Exercise -> Take nothing but the lines from the one with "left front paw: (337, 355)" through the one with "right eye: (167, 95)" in the entries below, both ends kept, and return them exactly with pictures left out.

Dataset records ->
::::::::

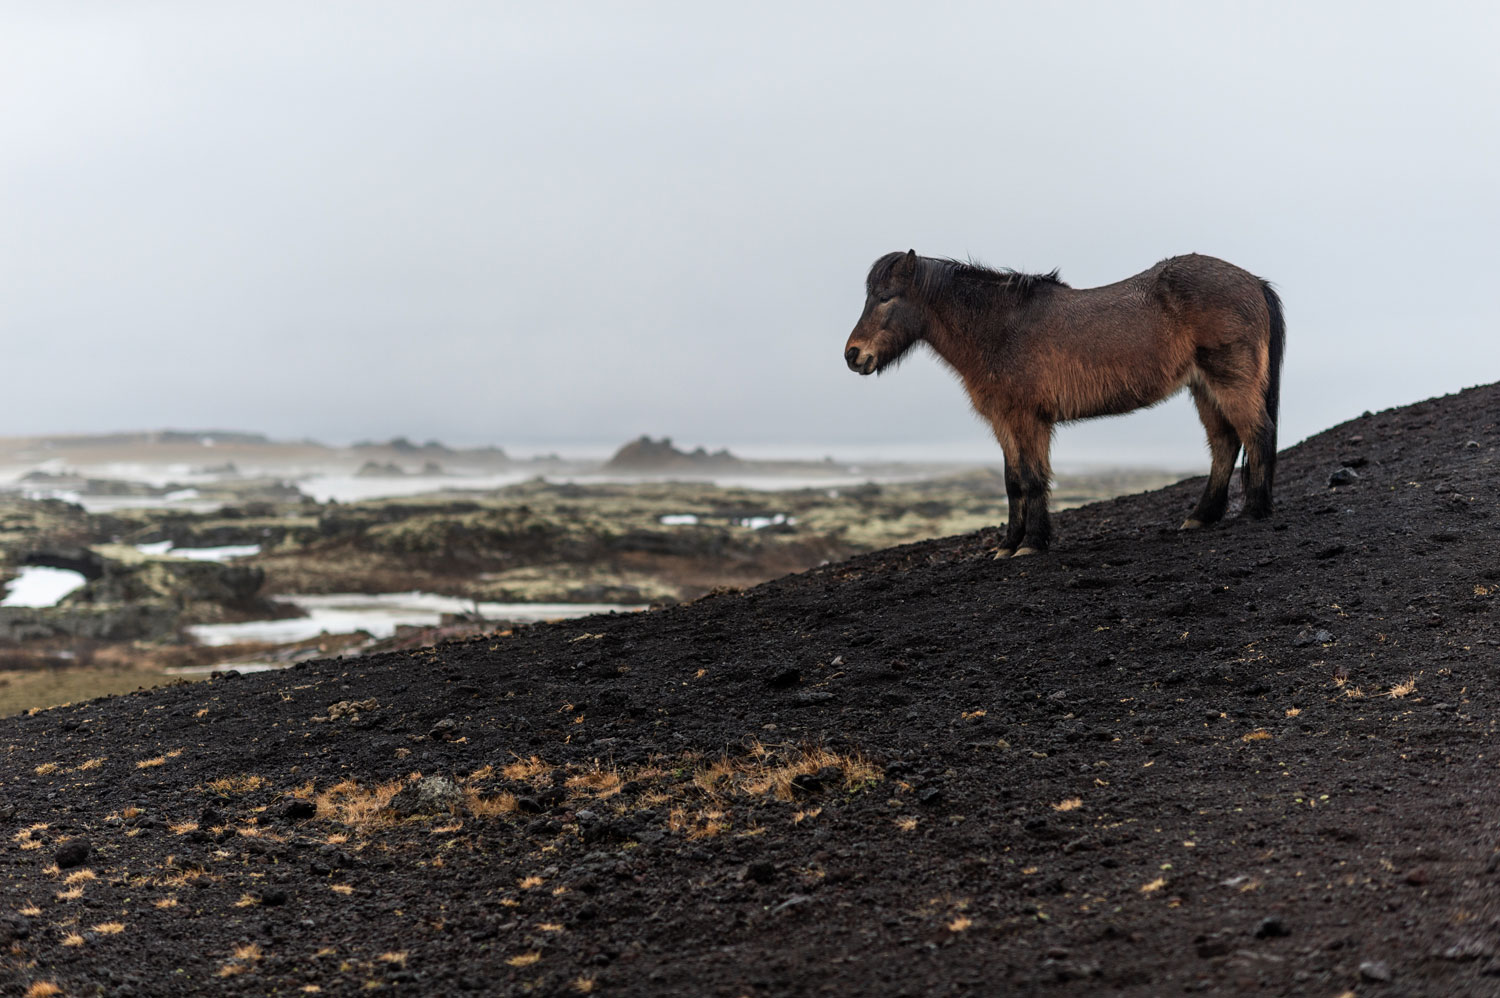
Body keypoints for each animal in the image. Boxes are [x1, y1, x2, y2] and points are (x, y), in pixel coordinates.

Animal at [852, 249, 1284, 555]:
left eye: (886, 298)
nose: (853, 355)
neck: (999, 328)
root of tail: (1255, 282)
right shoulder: (1004, 421)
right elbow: (1013, 481)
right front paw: (1008, 544)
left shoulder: (1028, 419)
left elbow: (1032, 477)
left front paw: (1032, 543)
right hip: (1203, 388)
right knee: (1225, 443)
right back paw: (1200, 517)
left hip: (1229, 382)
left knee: (1257, 434)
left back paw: (1253, 512)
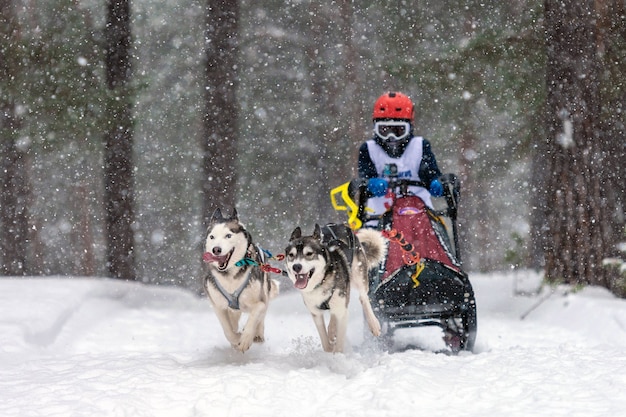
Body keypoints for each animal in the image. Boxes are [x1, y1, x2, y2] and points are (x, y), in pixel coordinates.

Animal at [202, 208, 278, 352]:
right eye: (212, 237)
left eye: (228, 235)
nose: (216, 249)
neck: (230, 274)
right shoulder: (218, 306)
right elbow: (228, 330)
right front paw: (236, 339)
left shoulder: (260, 302)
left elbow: (254, 318)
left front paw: (245, 340)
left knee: (261, 318)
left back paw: (258, 334)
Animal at [284, 223, 386, 352]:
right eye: (291, 255)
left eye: (309, 254)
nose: (296, 266)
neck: (321, 282)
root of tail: (341, 225)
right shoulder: (316, 313)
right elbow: (325, 342)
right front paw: (329, 348)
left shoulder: (342, 311)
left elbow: (339, 344)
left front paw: (337, 355)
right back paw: (332, 330)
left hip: (358, 275)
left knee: (363, 297)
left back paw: (373, 324)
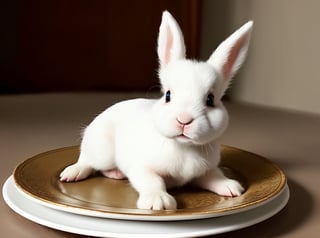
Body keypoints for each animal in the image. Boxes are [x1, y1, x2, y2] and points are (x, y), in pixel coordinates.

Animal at [60, 11, 252, 210]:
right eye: (167, 95)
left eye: (210, 99)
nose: (184, 120)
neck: (184, 147)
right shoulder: (142, 168)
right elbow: (153, 181)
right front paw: (158, 201)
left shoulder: (205, 171)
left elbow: (215, 176)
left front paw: (231, 187)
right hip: (101, 152)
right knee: (87, 161)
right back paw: (73, 173)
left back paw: (115, 174)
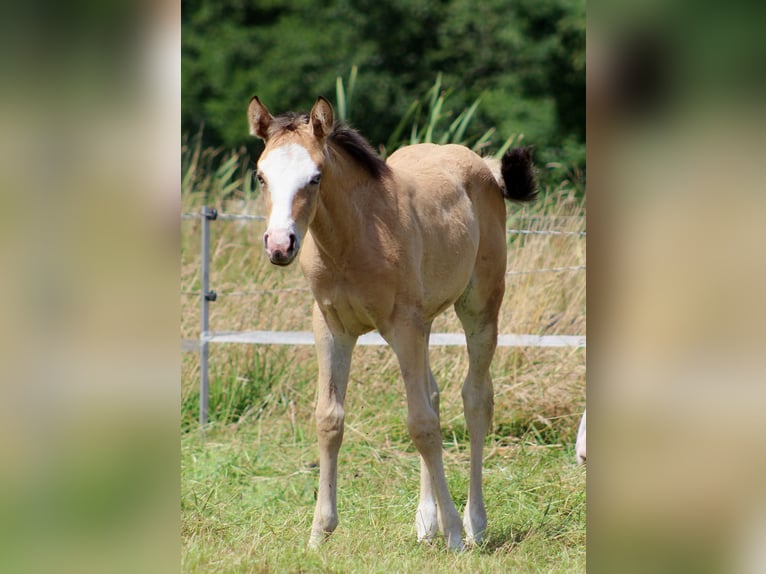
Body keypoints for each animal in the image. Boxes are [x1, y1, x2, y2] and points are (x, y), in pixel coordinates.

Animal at [249, 97, 536, 552]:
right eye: (261, 175)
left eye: (315, 177)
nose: (280, 246)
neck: (354, 238)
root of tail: (485, 167)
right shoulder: (331, 328)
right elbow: (330, 419)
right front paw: (319, 532)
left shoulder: (403, 326)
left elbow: (422, 424)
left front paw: (454, 533)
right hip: (426, 320)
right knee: (433, 395)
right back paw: (425, 521)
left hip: (479, 308)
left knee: (475, 401)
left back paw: (474, 523)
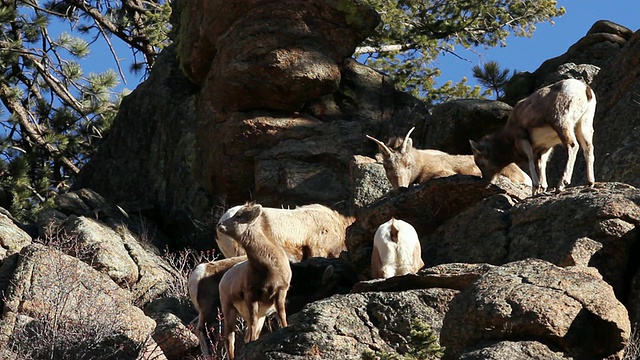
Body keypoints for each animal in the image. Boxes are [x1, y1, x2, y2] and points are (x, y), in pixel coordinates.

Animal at [468, 77, 596, 195]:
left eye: (481, 163)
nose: (486, 181)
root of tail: (584, 89)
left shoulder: (522, 139)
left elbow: (530, 159)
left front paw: (535, 188)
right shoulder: (545, 148)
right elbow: (541, 164)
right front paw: (541, 189)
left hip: (561, 122)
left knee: (572, 146)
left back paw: (561, 185)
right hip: (583, 125)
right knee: (588, 148)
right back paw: (590, 183)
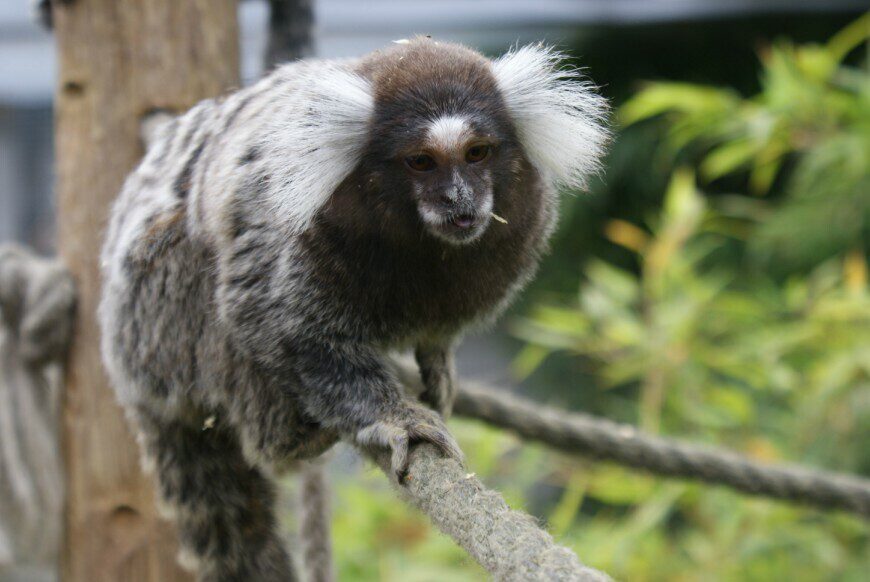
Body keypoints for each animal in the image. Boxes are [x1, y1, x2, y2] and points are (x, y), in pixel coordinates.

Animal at [99, 38, 608, 580]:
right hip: (154, 318)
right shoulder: (287, 223)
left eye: (477, 153)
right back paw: (287, 441)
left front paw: (438, 365)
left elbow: (437, 334)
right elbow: (272, 320)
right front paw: (395, 419)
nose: (460, 201)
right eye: (421, 161)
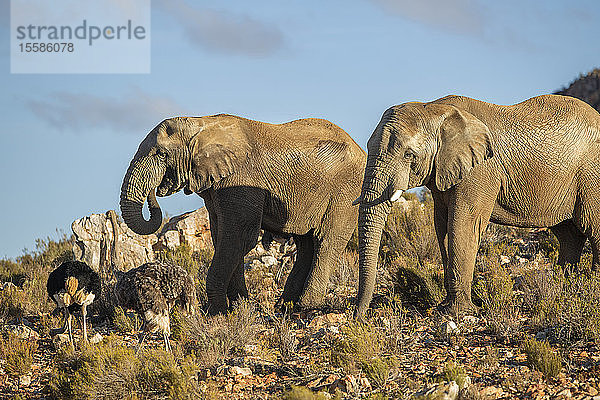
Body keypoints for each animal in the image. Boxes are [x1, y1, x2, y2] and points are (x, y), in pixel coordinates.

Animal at [120, 114, 366, 314]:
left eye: (162, 154)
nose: (155, 190)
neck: (201, 123)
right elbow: (223, 238)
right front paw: (240, 308)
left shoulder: (241, 182)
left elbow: (239, 238)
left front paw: (216, 313)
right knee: (306, 244)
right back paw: (285, 306)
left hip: (346, 192)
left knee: (326, 242)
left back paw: (306, 305)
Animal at [354, 94, 600, 318]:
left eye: (409, 155)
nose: (359, 316)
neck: (434, 107)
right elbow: (442, 227)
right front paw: (445, 307)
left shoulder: (480, 171)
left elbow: (463, 225)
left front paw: (457, 313)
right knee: (569, 235)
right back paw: (564, 290)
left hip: (591, 175)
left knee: (592, 228)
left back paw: (590, 289)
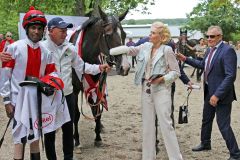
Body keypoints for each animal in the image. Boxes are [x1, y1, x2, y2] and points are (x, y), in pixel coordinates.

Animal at [69, 6, 129, 147]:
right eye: (108, 35)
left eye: (124, 34)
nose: (125, 67)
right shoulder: (74, 89)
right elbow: (76, 115)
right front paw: (76, 139)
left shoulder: (98, 86)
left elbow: (96, 110)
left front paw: (97, 137)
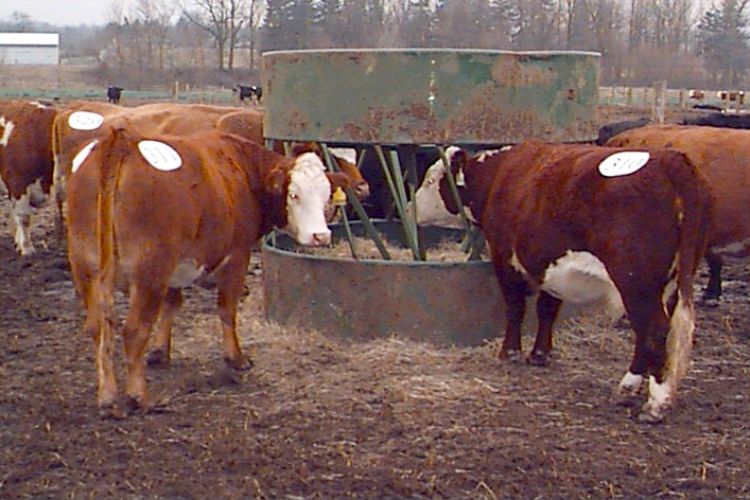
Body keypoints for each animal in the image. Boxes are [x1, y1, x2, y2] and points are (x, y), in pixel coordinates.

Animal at [66, 123, 348, 412]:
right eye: (294, 194)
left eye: (326, 195)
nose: (321, 236)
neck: (241, 169)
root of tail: (121, 142)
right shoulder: (237, 256)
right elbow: (226, 309)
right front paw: (236, 358)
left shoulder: (175, 266)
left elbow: (172, 303)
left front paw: (160, 351)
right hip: (149, 274)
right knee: (133, 330)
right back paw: (138, 396)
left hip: (86, 268)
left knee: (98, 326)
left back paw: (107, 394)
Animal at [426, 141, 712, 422]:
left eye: (430, 180)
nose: (414, 210)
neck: (499, 173)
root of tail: (671, 160)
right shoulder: (550, 266)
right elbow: (547, 309)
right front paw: (539, 355)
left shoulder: (503, 258)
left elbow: (516, 307)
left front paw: (510, 353)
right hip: (668, 283)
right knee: (649, 332)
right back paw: (627, 388)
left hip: (637, 283)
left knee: (654, 330)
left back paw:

::::::::

Task answer ->
left front paw: (337, 355)
right back paw: (332, 330)
left hip: (358, 275)
left knee: (363, 297)
left back paw: (373, 324)
Body keypoints for each animal in the image. Boxes are [x1, y1, x2, y2] and points are (x, y), in pixel coordinates.

Animal at [60, 11, 252, 210]:
right eye: (167, 95)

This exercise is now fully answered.